When we use WeightedRandomSampler for a mutliclass problem, we set reduction of the loss to mean? (always?) and what this ‘mean’ means?

The usage of a WeightedRandomSampler is independent of the used loss function.
For e.g. nn.CrossEntropyLoss, the reduction='mean' uses

The losses are averaged across observations for each minibatch.

as explained in the docs.

Thanks,

Could you explain me briefly what’s the purpose of WeightedRandomSampler? I found an answer you gave here few years ago and I used it, everything ok but I don’t know how exactly I did for my imbalanced data.

Also is it ok that I used both WeightedRandomSampler with reduction = mean?

WeightedRandomSampler is used to provide weights to each sample, which is used during the sampling process of selecting the data samples for each batch.
The higher the weight assigned to a particular index, the more likely this data sample will be used in a batch.
To created batches of balanced classes, you would therefore assign a higher weight to samples from the minority class, and a lower weight to samples from the majority class.

Yes, the reduction is independent from the sampling strategy.

1 Like

so according to you, if we use WeightedRandomSampler then we do not need to use weights in the cross-entropy loss function, right?

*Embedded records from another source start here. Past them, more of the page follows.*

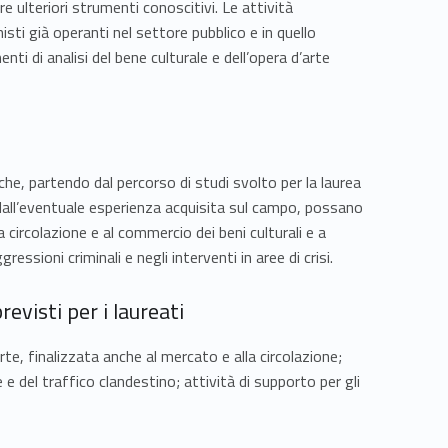
re ulteriori strumenti conoscitivi. Le attività
sti già operanti nel settore pubblico e in quello
ti di analisi del bene culturale e dell’opera d’arte
e, partendo dal percorso di studi svolto per la laurea
 e dall’eventuale esperienza acquisita sul campo, possano
a circolazione e al commercio dei beni culturali e a
essioni criminali e negli interventi in aree di crisi.
revisti per i laureati
arte, finalizzata anche al mercato e alla circolazione;
e del traffico clandestino; attività di supporto per gli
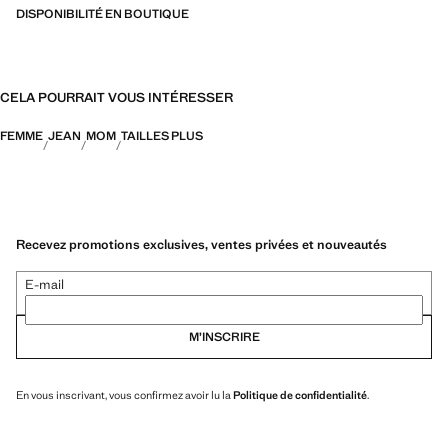
DISPONIBILITÉ EN BOUTIQUE
CELA POURRAIT VOUS INTÉRESSER
FEMME
JEAN
MOM
TAILLES PLUS
Recevez promotions exclusives, ventes privées et nouveautés
E-mail
M’INSCRIRE
En vous inscrivant, vous confirmez avoir lu la
Politique de confidentialité
.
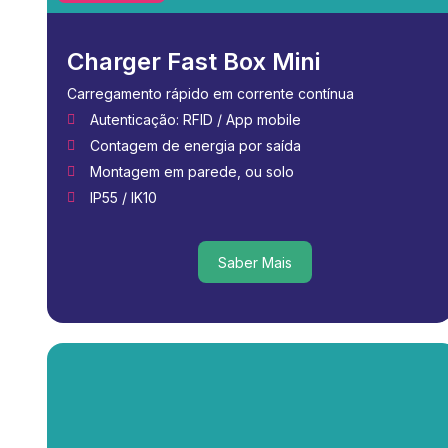
Charger Fast Box Mini
Carregamento rápido em corrente contínua
Autenticação: RFID / App mobile
Contagem de energia por saída
Montagem em parede, ou solo
IP55 / IK10
Saber Mais
Saber Mais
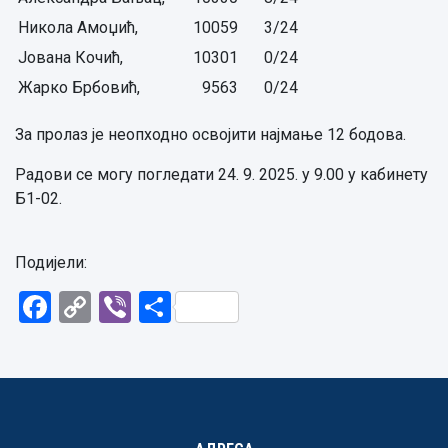
Никола Амоџић,
10059
3/24
Јована Кочић,
10301
0/24
Жарко Брбовић,
9563
0/24
За пролаз је неопходно освојити најмање 12 бодова.
Радови се могу погледати 24. 9. 2025. у 9.00 у кабинету
Б1-02.
Подијели:
Facebook
Copy
Viber
Share
Link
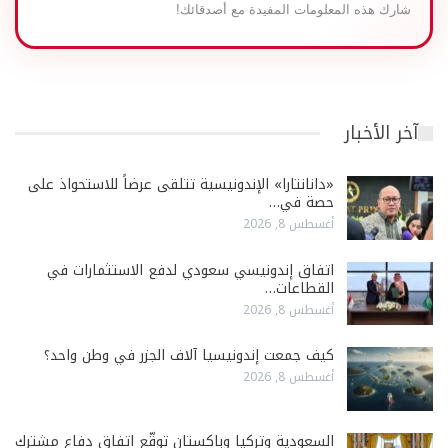
شارك هذه المعلومات المفيدة مع أصدقائك!
آخر الأخبار
«دانانتارا» الإندونيسية تتلقى عرضاً للاستحواذ على
حصة في…
أغسطس 8, 2026
اتفاق إندونيسي سعودي لدفع الاستثمارات في
القطاعات…
أغسطس 8, 2026
كيف جمعت إندونيسيا آلاف الجزر في وطن واحد؟
أغسطس 8, 2026
السعودية وتركيا وباكستان توقّع اتفاق دفاع مشترك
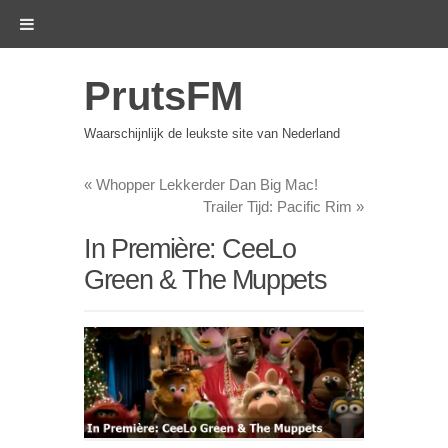
PrutsFM
Waarschijnlijk de leukste site van Nederland
«
Whopper Lekkerder Dan Big Mac!
Trailer Tijd: Pacific Rim
»
In Première: CeeLo
Green & The Muppets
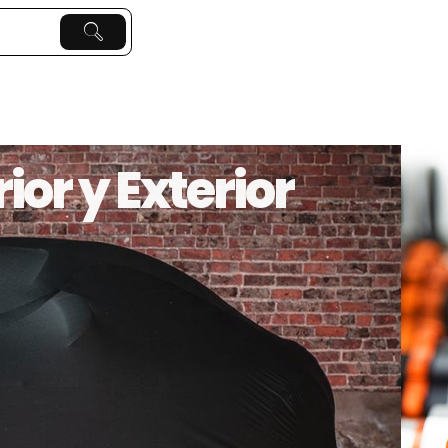
ior y Exterior
 guarde su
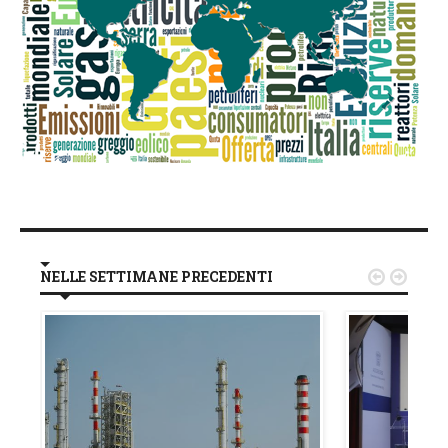
NELLE SETTIMANE PRECEDENTI


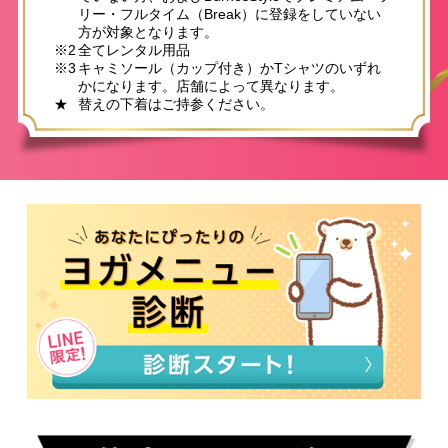
リー・フルタイム（Break）に登録をしていない
方が対象となります。
※2
全てレンタル用品
※3
キャミソール（カップ付き）かTシャツのいずれ
かになります。店舗によって異なります。
★
替えの下着はご持参ください。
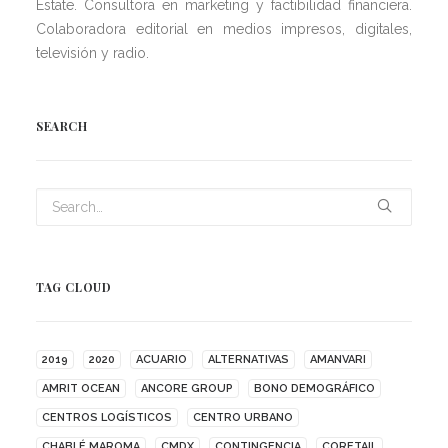
Estate. Consultora en marketing y factibilidad financiera.
Colaboradora editorial en medios impresos, digitales,
televisión y radio.
SEARCH
TAG CLOUD
2019
2020
ACUARIO
ALTERNATIVAS
AMANVARI
AMRIT OCEAN
ANCORE GROUP
BONO DEMOGRÁFICO
CENTROS LOGÍSTICOS
CENTRO URBANO
CHABLÉ MAROMA
CMDX
CONTINGENCIA
CORETAIL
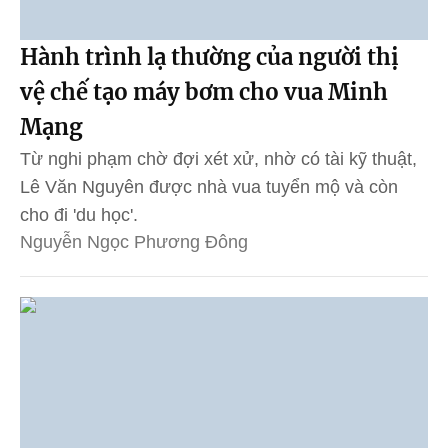
Hành trình lạ thường của người thị
vệ chế tạo máy bơm cho vua Minh
Mạng
Từ nghi phạm chờ đợi xét xử, nhờ có tài kỹ thuật,
Lê Văn Nguyên được nhà vua tuyển mộ và còn
cho đi 'du học'.
Nguyễn Ngọc Phương Đông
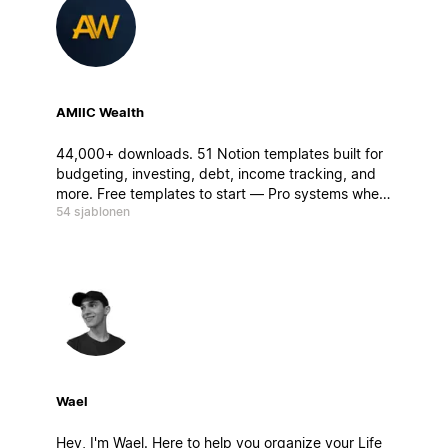
AMIIC Wealth
44,000+ downloads. 51 Notion templates built for
budgeting, investing, debt, income tracking, and
more. Free templates to start — Pro systems when
54 sjablonen
you're ready to go deeper.
Wael
Hey, I'm Wael. Here to help you organize your Life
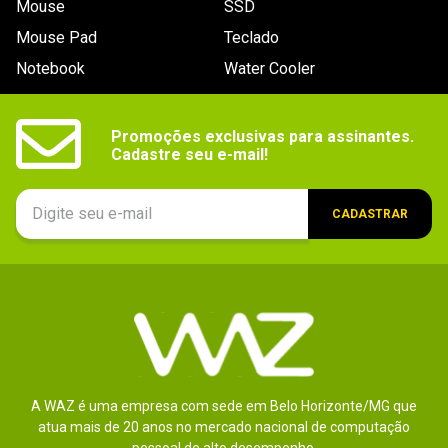
Mouse
SSD
9
º
controle
Mouse Pad
Teclado
10
º
hd
Notebook
Water Cooler
Promoções exclusivas para assinantes.

Cadastre seu e-mail!
CADASTRAR
A WAZ é uma empresa com sede em Belo Horizonte/MG que
atua mais de 20 anos no mercado nacional de computação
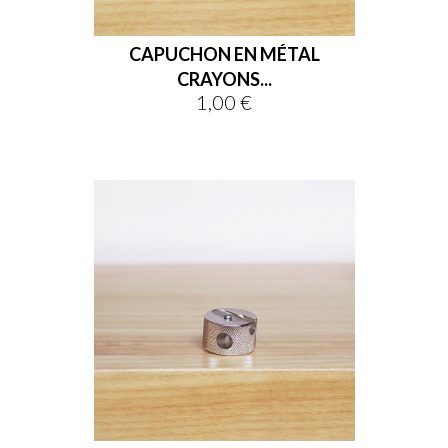
CAPUCHON EN MÉTAL
CRAYONS...
1,00 €
Prix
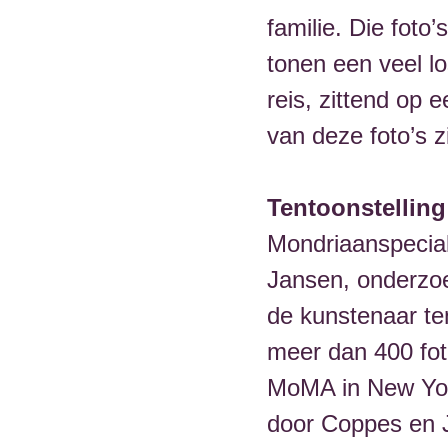
familie. Die foto
tonen een veel l
reis, zittend op 
van deze foto’s z
Tentoonstelling
Mondriaanspecial
Jansen, onderzoe
de kunstenaar t
meer dan 400 foto
MoMA in New York
door Coppes en J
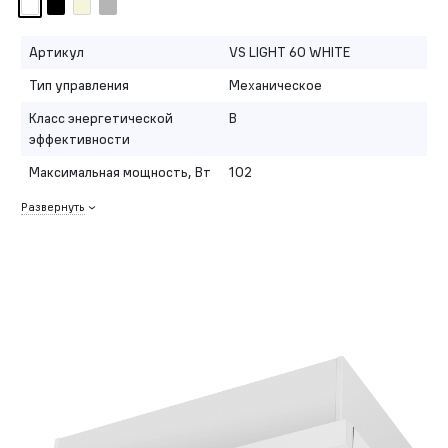
Артикул
VS LIGHT 60 WHITE
Тип управления
Механическое
Класс энергетической
B
эффективности
Максимальная мощность, Вт
102
Развернуть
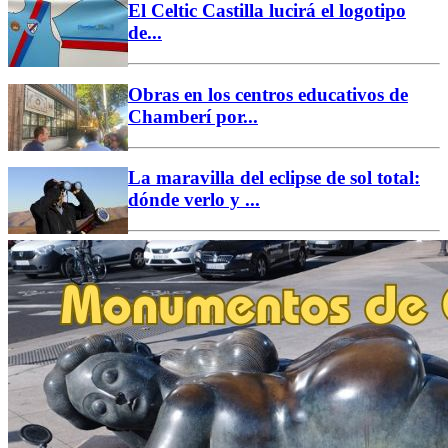
El Celtic Castilla lucirá el logotipo
de...
Obras en los centros educativos de
Chamberí por...
La maravilla del eclipse de sol total:
dónde verlo y ...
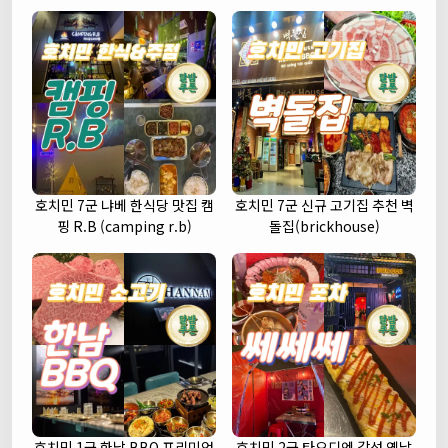
호치민 7군 냐베 한식당 맛집 캠
호치민 7군 신규 고기집 추천 벽
핑 R.B (camping r.b)
돌집(brickhouse)
호치민 1군 한남 BBQ 프리미엄
호치민 2군 타오디엔 감성 옛날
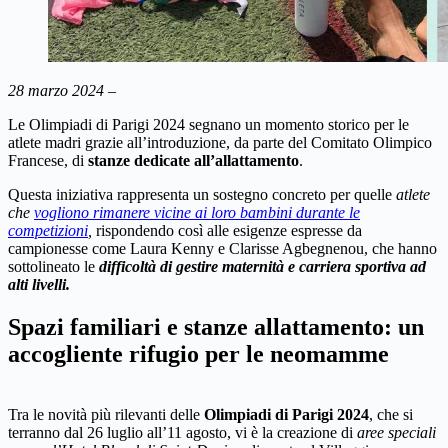
28 marzo 2024 –
Le Olimpiadi di Parigi 2024 segnano un momento storico per le
atlete madri grazie all’introduzione, da parte del Comitato Olimpico
Francese, di
stanze dedicate all’allattamento
.
Questa iniziativa rappresenta un sostegno concreto per quelle
atlete
che
vogliono rimanere vicine ai loro bambini durante le
competizioni
,
rispondendo così alle esigenze espresse da
campionesse come Laura Kenny e Clarisse Agbegnenou, che hanno
sottolineato le
difficoltà di gestire maternità e carriera sportiva ad
alti livelli.
Spazi familiari e stanze allattamento: un
accogliente rifugio per le neomamme
Tra le novità più rilevanti delle
Olimpiadi di Parigi 2024
, che si
terranno dal 26 luglio all’11 agosto, vi è la creazione di
aree speciali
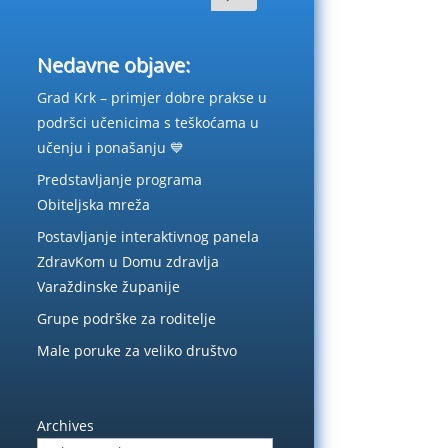
Nedavne objave:
Grad Krk – primjer dobre prakse u
podršci učenicima s teškoćama u
učenju i ponašanju 💙
Predstavljanje programa
Obiteljska mreža
Postavljanje interaktivnog panela
ZdravKom u Domu zdravlja
Varaždinske županije
Grupe podrške za roditelje
Male poruke za veliko društvo
Archives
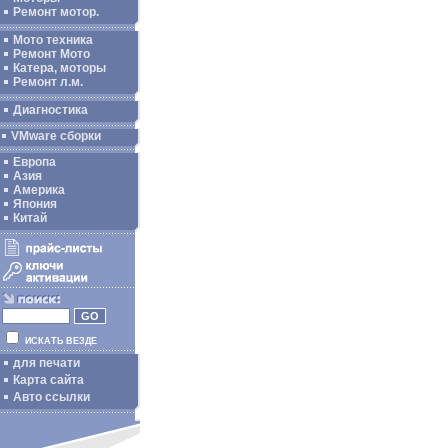
Ремонт мотор.
Мото техника
Ремонт Мото
Катера, моторы
Ремонт л.м.
Диагностика
VMware сборки
Европа
Азия
Америка
Япония
Китай
ИСКАТЬ ВЕЗДЕ
для печати
Карта сайта
Авто ссылки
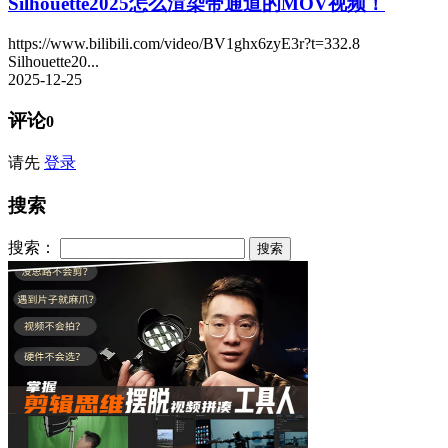
Silhouette2025怎么渲染带通道的MOV视频！
https://www.bilibili.com/video/BV1ghx6zyE3r?t=332.8
Silhouette20...
2025-12-25
评论
0
请先
登录
搜索
搜索：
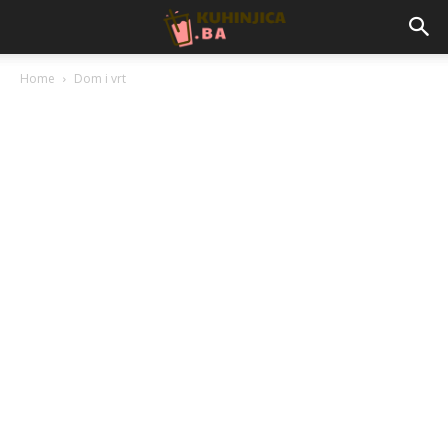
Home
Dom i vrt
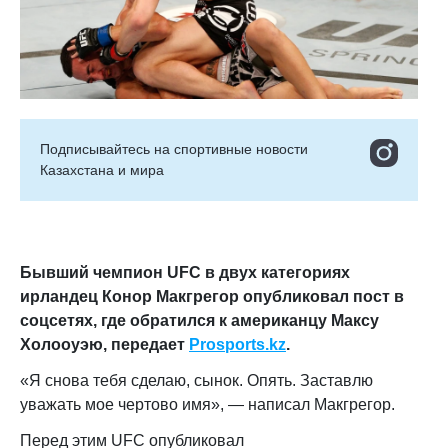
Подписывайтесь на cпортивные новости
Казахстана и мира
Бывший чемпион UFC в двух категориях
ирландец Конор Макгрегор опубликовал пост в
соцсетях, где обратился к американцу Максу
Холооуэю,
передает
Prosports.kz
.
«Я снова тебя сделаю, сынок. Опять. Заставлю
уважать мое чертово имя», — написал Макгрегор.
Перед этим UFC опубликовал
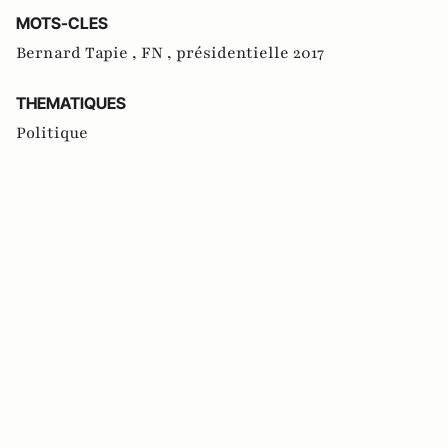
MOTS-CLES
Bernard Tapie ,
FN ,
présidentielle 2017
THEMATIQUES
Politique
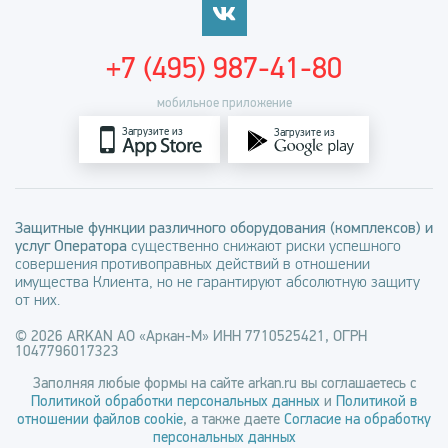
+7 (495) 987-41-80
мобильное приложение
Загрузите из
Загрузите из
Защитные функции различного оборудования (комплексов) и
услуг Оператора
существенно снижают риски успешного
совершения противоправных действий в отношении
имущества Клиента, но не гарантируют абсолютную защиту
от них.
© 2026 ARKAN АО «Аркан-М» ИНН 7710525421, ОГРН
1047796017323
Заполняя любые формы на сайте arkan.ru вы соглашаетесь с
Политикой обработки персональных данных
и
Политикой в
отношении файлов cookie
, а также даете
Согласие на обработку
персональных данных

If your answer is yes then is there any benefit of using WeightedRandomSampler over weights in cross-entropy loss?

You could use either, as both approaches have the same goal: to counter issues while training on an imbalanced dataset (i.e. overfitting the majority class(es)). Users have different experience with both approaches and I’m sure some might prefer one over the other. I haven’t seen use cases where both methods were used simultaneously.